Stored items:

☆ ☆ ☆

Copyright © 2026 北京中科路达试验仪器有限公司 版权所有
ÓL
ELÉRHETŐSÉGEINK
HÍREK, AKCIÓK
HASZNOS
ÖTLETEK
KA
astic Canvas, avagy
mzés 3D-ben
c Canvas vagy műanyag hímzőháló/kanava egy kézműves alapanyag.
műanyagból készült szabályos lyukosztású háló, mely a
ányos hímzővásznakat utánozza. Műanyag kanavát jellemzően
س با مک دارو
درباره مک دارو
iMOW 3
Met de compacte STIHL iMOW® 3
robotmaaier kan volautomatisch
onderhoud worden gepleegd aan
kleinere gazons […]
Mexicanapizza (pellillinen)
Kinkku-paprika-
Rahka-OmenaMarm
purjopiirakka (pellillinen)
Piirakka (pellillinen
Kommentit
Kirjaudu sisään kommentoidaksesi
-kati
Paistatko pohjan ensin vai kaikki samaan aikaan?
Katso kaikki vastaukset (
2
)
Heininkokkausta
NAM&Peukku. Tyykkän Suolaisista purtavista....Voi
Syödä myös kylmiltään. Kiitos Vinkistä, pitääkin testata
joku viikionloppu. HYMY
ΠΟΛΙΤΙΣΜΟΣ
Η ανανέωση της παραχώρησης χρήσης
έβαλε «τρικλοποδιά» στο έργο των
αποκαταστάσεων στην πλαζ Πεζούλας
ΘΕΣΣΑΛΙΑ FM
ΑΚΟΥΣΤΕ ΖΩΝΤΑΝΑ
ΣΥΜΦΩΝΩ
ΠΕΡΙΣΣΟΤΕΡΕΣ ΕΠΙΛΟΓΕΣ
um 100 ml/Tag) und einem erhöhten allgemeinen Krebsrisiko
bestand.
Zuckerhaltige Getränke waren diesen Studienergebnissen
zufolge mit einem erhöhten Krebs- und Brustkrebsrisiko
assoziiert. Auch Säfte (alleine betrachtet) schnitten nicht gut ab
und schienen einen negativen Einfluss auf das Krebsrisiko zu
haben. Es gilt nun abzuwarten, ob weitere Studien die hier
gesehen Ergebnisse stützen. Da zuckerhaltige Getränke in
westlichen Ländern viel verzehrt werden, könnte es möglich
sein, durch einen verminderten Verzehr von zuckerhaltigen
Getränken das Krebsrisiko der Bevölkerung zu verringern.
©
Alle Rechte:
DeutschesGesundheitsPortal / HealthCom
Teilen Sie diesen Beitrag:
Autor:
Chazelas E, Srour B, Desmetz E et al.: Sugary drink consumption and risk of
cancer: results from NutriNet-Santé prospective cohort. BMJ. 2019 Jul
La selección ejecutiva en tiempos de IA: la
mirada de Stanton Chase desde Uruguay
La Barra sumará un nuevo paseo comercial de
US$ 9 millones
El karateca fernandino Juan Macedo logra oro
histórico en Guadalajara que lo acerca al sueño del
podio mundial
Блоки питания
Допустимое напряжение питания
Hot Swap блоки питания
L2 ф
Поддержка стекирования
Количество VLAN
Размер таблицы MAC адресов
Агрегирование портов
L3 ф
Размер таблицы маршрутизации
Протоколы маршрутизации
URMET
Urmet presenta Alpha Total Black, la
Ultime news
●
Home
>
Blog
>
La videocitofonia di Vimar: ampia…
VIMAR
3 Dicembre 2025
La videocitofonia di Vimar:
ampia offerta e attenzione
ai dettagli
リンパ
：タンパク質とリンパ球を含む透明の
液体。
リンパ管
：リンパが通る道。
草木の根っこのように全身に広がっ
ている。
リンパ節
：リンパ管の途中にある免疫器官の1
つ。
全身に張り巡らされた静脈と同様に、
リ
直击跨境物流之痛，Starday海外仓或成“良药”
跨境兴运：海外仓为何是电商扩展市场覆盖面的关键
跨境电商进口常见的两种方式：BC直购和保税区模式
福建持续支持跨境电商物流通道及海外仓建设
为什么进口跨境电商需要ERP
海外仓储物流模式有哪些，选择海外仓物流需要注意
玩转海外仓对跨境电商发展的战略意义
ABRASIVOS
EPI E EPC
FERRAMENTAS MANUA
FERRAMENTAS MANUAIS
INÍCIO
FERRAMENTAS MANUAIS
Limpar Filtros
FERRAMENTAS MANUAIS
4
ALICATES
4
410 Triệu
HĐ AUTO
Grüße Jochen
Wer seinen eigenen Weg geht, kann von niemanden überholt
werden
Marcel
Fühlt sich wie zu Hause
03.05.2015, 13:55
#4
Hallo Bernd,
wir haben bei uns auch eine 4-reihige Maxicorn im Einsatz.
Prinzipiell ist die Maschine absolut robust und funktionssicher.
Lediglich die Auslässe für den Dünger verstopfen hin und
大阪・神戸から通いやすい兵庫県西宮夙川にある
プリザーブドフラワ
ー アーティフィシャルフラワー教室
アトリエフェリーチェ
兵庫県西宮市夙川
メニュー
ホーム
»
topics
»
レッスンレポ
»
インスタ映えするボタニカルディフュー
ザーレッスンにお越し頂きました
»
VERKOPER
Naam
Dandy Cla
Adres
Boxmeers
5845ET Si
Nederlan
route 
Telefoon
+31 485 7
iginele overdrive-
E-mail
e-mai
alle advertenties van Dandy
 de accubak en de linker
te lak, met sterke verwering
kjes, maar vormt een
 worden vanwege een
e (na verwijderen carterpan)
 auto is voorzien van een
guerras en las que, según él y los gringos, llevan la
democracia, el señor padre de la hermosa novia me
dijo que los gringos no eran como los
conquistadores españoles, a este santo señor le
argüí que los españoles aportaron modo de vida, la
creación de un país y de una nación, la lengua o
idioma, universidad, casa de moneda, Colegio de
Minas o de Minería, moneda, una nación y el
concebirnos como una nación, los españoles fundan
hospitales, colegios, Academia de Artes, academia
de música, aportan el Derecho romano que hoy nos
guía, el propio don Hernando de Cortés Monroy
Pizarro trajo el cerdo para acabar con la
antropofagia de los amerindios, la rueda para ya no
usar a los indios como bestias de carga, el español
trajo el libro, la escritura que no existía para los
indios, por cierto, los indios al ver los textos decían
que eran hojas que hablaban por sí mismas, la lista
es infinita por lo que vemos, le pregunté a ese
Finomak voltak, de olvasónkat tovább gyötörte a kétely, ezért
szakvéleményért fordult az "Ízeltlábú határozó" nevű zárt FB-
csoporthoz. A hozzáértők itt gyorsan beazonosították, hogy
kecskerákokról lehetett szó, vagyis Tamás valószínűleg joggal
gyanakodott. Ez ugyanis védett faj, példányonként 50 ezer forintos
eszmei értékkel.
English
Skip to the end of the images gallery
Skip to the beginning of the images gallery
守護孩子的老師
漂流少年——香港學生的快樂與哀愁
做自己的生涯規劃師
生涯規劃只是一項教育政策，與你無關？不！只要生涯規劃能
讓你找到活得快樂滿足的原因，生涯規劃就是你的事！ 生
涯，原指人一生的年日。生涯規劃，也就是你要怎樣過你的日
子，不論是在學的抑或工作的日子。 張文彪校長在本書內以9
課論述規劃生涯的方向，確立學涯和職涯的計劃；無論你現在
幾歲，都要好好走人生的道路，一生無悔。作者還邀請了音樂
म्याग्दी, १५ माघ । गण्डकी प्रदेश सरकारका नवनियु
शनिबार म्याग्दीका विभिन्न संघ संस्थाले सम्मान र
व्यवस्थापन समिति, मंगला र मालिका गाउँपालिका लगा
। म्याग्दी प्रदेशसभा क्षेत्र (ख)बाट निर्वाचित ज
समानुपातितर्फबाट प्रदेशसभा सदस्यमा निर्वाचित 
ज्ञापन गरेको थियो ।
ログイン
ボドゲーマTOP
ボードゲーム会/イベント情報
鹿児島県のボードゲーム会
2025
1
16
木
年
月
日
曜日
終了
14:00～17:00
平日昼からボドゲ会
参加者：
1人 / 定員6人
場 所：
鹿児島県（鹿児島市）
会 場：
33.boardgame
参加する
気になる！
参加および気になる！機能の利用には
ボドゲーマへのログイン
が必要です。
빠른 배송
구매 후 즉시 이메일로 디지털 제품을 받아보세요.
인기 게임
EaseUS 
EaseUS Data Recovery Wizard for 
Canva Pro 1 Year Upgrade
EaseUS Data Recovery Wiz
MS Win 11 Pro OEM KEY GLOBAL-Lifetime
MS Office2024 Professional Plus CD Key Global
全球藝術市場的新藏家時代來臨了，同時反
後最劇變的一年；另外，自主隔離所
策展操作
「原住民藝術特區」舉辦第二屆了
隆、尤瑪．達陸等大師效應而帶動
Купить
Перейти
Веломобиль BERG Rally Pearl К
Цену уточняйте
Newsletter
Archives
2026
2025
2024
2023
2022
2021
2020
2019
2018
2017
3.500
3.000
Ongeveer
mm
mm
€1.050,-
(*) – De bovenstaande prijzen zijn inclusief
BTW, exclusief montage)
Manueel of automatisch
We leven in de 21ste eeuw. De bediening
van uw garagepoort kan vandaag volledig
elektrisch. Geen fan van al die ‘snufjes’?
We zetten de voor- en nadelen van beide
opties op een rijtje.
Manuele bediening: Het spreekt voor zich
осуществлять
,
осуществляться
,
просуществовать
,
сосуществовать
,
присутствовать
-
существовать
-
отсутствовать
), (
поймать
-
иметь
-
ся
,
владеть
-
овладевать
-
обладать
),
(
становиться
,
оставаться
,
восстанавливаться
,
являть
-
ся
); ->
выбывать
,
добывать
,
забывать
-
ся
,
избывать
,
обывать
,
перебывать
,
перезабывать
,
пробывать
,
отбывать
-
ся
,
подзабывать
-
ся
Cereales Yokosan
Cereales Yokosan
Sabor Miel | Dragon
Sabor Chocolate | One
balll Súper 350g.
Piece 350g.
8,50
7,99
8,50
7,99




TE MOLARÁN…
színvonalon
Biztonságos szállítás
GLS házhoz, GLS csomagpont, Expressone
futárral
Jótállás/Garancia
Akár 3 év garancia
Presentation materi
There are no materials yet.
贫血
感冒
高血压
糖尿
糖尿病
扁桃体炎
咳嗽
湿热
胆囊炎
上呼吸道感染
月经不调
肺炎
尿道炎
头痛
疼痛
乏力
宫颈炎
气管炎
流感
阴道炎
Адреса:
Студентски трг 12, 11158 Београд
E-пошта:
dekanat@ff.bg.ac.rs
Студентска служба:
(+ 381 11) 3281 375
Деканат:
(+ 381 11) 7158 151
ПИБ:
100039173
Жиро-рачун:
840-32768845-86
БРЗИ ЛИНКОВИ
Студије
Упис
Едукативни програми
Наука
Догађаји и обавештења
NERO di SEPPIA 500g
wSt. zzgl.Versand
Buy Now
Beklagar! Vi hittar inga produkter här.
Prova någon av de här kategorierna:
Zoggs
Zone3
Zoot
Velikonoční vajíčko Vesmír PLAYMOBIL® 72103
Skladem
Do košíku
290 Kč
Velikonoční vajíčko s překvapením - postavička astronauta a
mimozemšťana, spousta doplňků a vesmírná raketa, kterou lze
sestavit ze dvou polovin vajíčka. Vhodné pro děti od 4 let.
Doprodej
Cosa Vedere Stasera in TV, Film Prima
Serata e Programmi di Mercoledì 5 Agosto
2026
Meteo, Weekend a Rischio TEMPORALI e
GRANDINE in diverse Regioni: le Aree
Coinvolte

☆ ☆ ☆

**Work task**
For every line above that includes the word "Velikonoční", return the line.

**Result**
Velikonoční vajíčko Vesmír PLAYMOBIL® 72103
Velikonoční vajíčko s překvapením - postavička astronauta a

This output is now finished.